Just a couple of excerpts from the introduction to his Green Paper ‘Breaking The Cycle’ should show why.

“We will work with the Department of Health to divert more of the less serious offenders with mental illness and drug dependency into treatment rather than prison, as long as the safety of the public is not compromised.”

Sounds like a winning policy all round.

“We will simplify and reduce a great mass of legislation.”

After the Blair years of law-making gone mad, that can only be a relief.

The trouble comes when you get down to the detail.

Not that there’s anything very wrong with it. Just that there’s not much of it. And what there is smacks strongly of wishful thinking.

Here’s another quote, from the section on rehabilitating offenders: “There should be fewer crimes, and therefore fewer victims.”

Great idea, Ken. But how are you going to go about it?

Oh, and giving victims more chance to have their say in court sounds like a popular move. But not necessarily one calculated to improve the quality of justice. Or decrease the number of crimes.

As I say, I like Ken. People do.

But why do I get the sneaky feeling he likes to be liked just a little more than he likes to put in the work to make things work?

His world seems nice and cosy.

In the real one, crime is strongly linked to social injustice.
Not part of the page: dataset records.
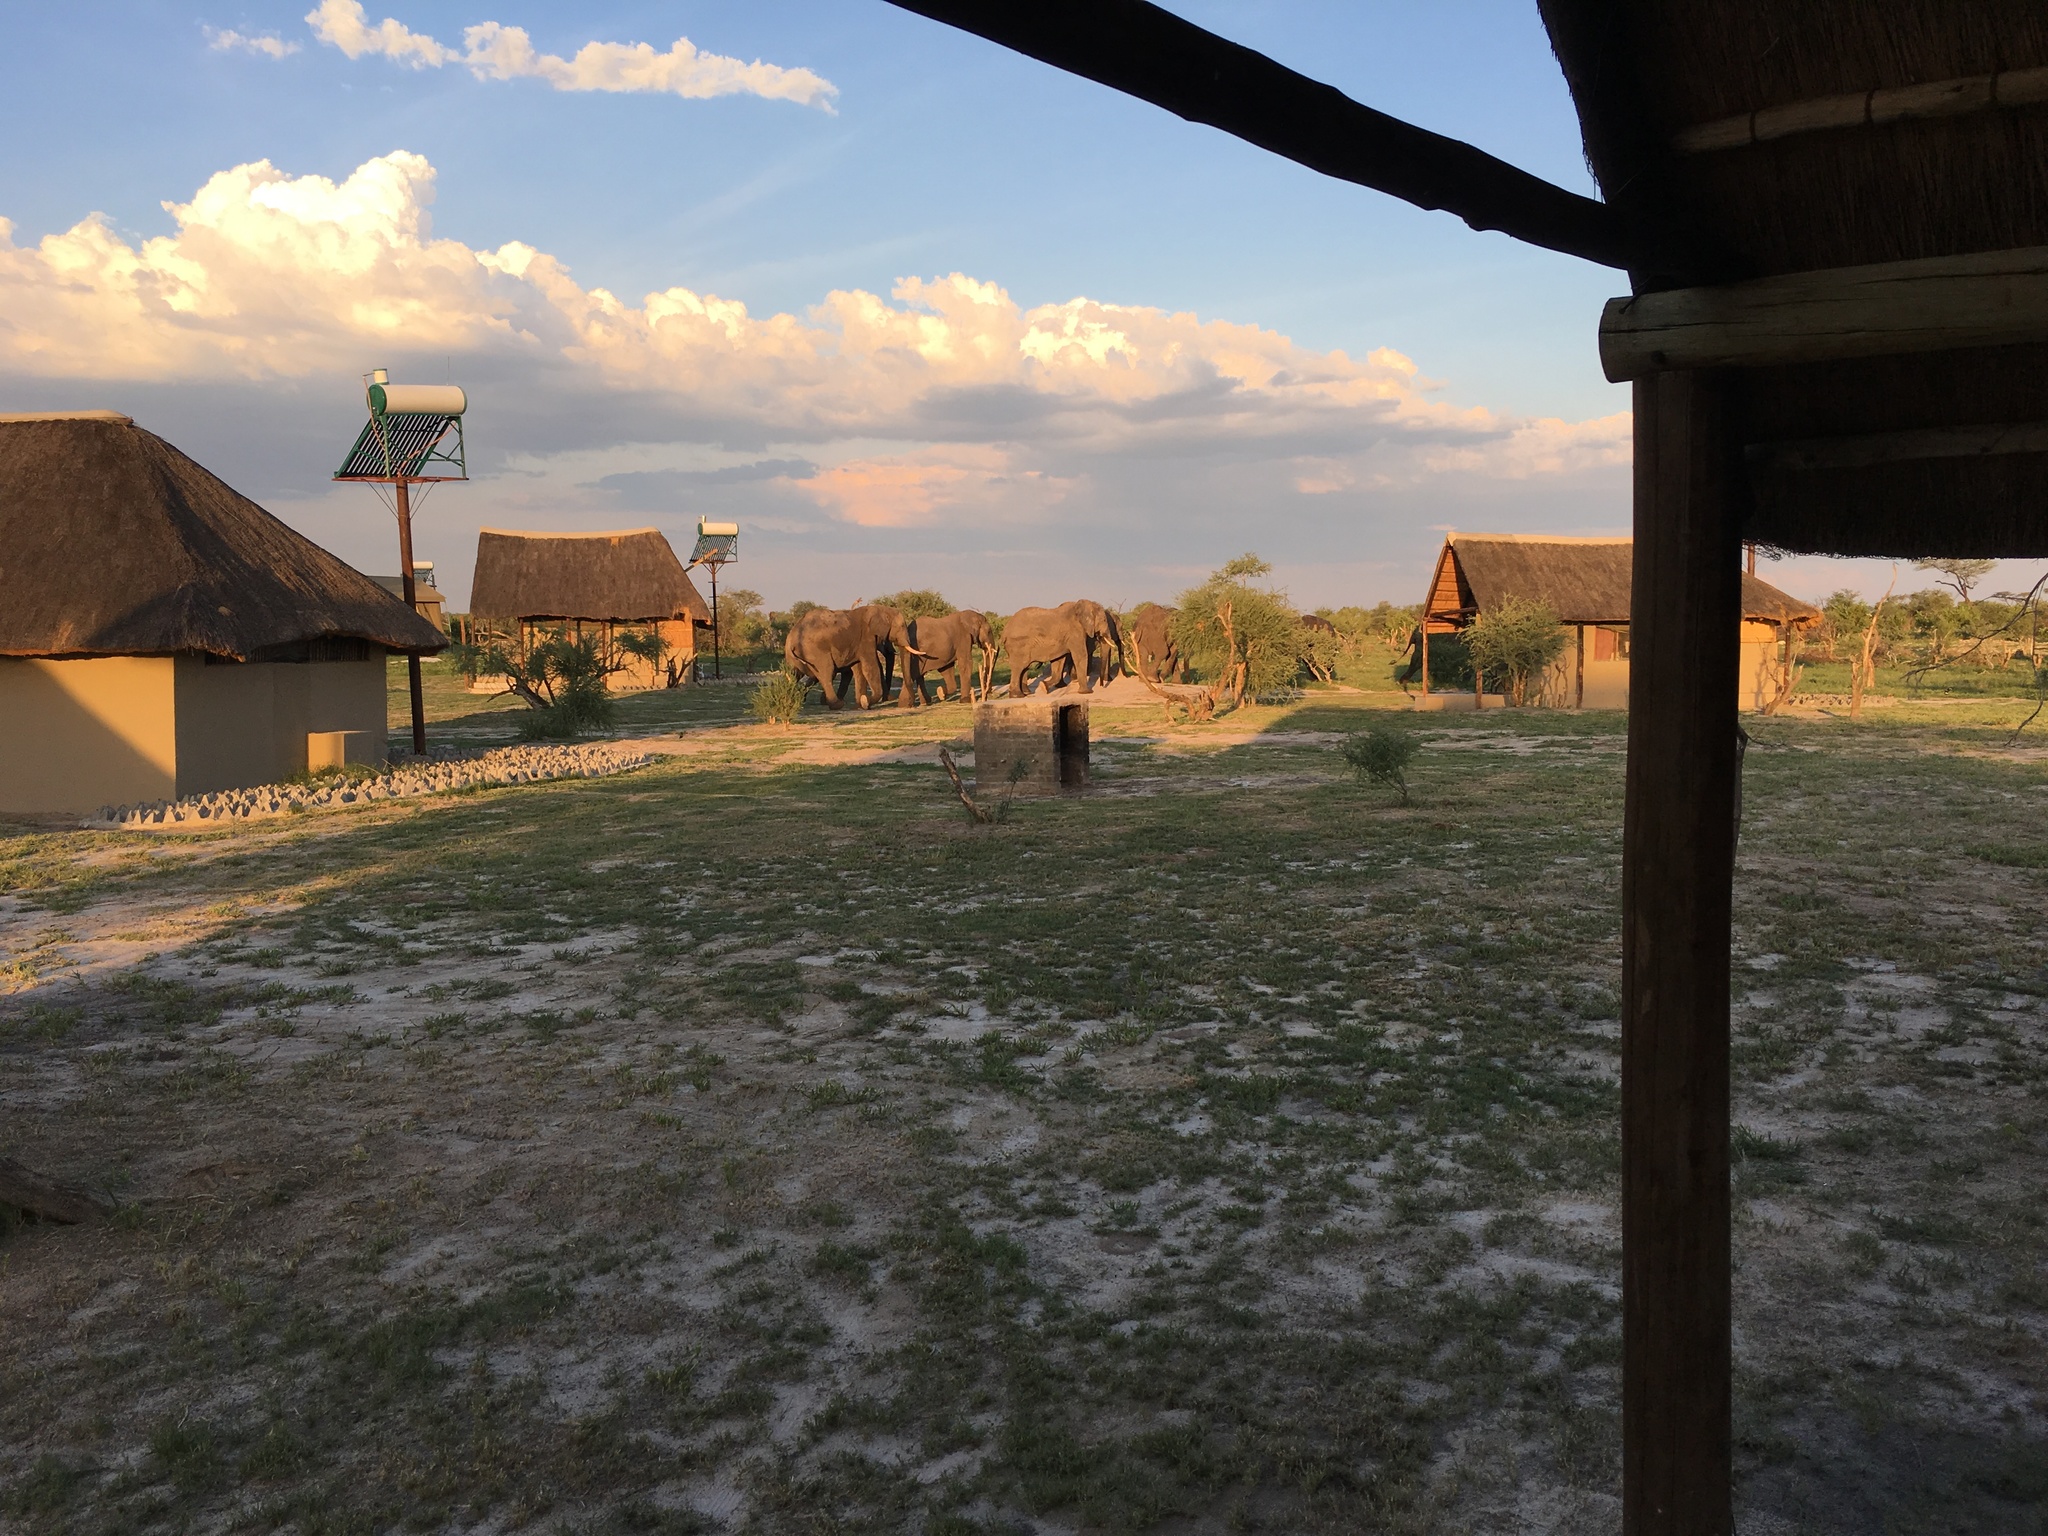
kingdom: Animalia
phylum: Chordata
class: Mammalia
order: Proboscidea
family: Elephantidae
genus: Loxodonta
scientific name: Loxodonta africana
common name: African elephant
It would be astonishing if it didn’t increase under the present government. Whatever Ken would like to think.


ARE you over it yet? The disappointment of not winning – sorry, staging – the 2018 World Cup.

The idea of winning a 22-man vote settled behind the closed doors of expensive rooms was always a pretty poor substitute for actually winning the trophy on a football field. Where injustices sometimes happen, but at least everyone can see what goes on.
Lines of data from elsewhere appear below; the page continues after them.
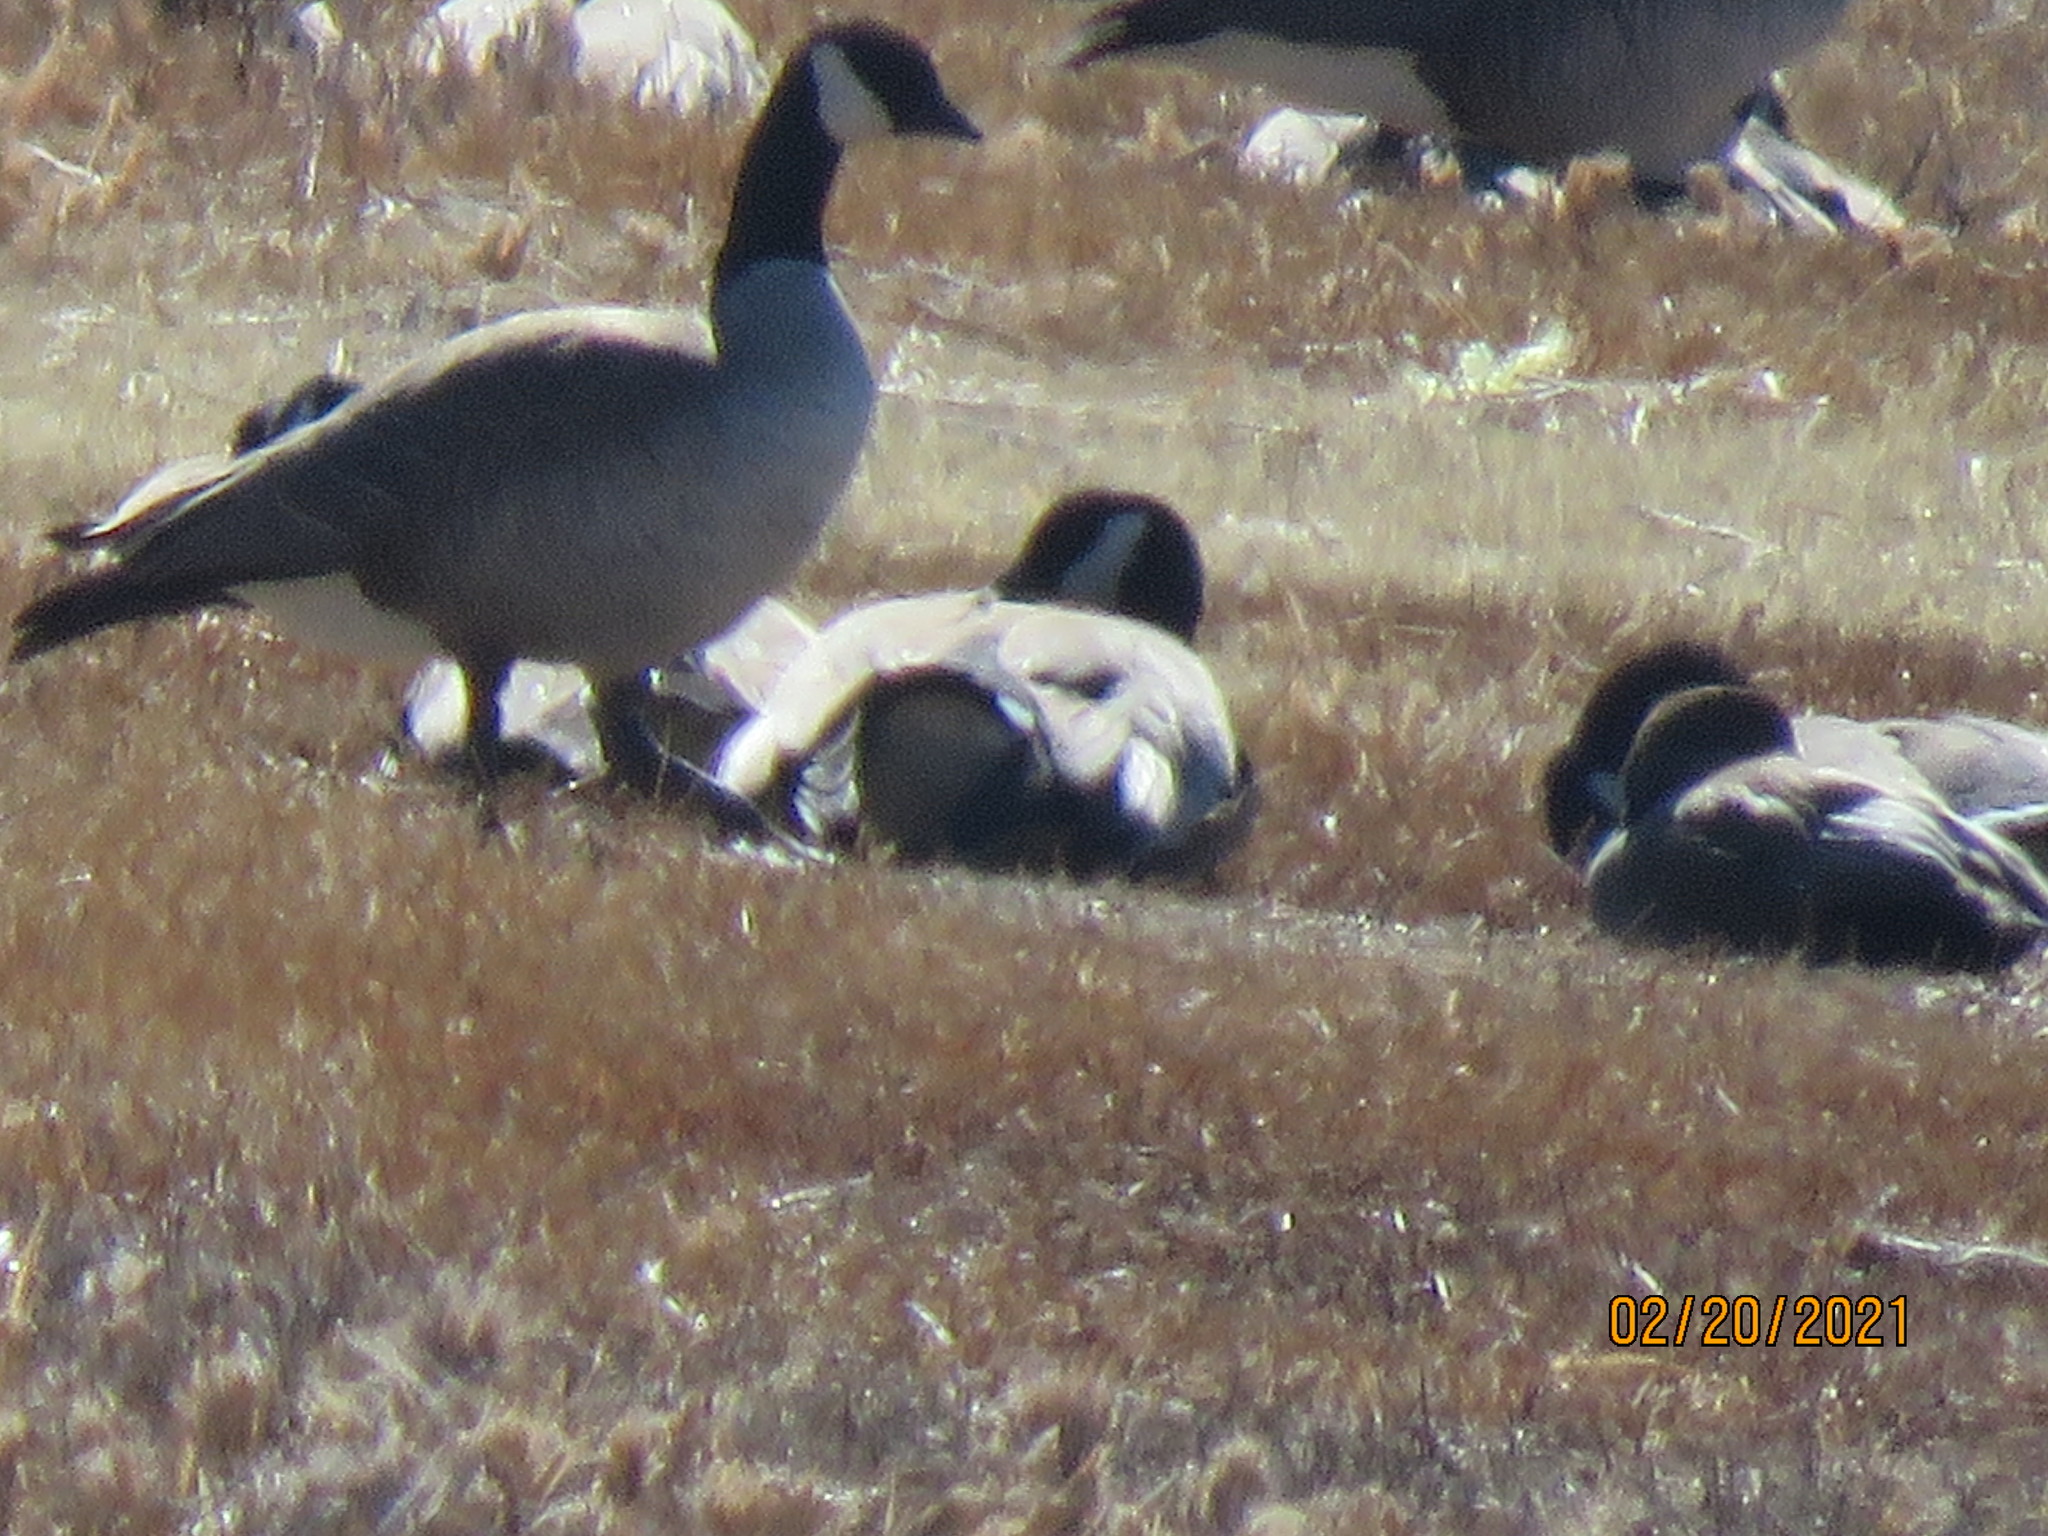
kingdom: Animalia
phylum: Chordata
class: Aves
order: Anseriformes
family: Anatidae
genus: Branta
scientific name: Branta hutchinsii
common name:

Wheeling out a few old footballers and a prince to grin grins and press flesh for the last three days of PR – long after all the votes had been settled – was always going to be a waste of time. But essentially harmless.

Why David Cameron had to get involved is harder to explain. Probably he expected some glory to rub off.

So another miscalculation there then, David.

But you might think he’d have more important things to be getting on with.

Mind you, keeping him away from them might not be such a bad idea. Pity his Zurich jolly was only for three days.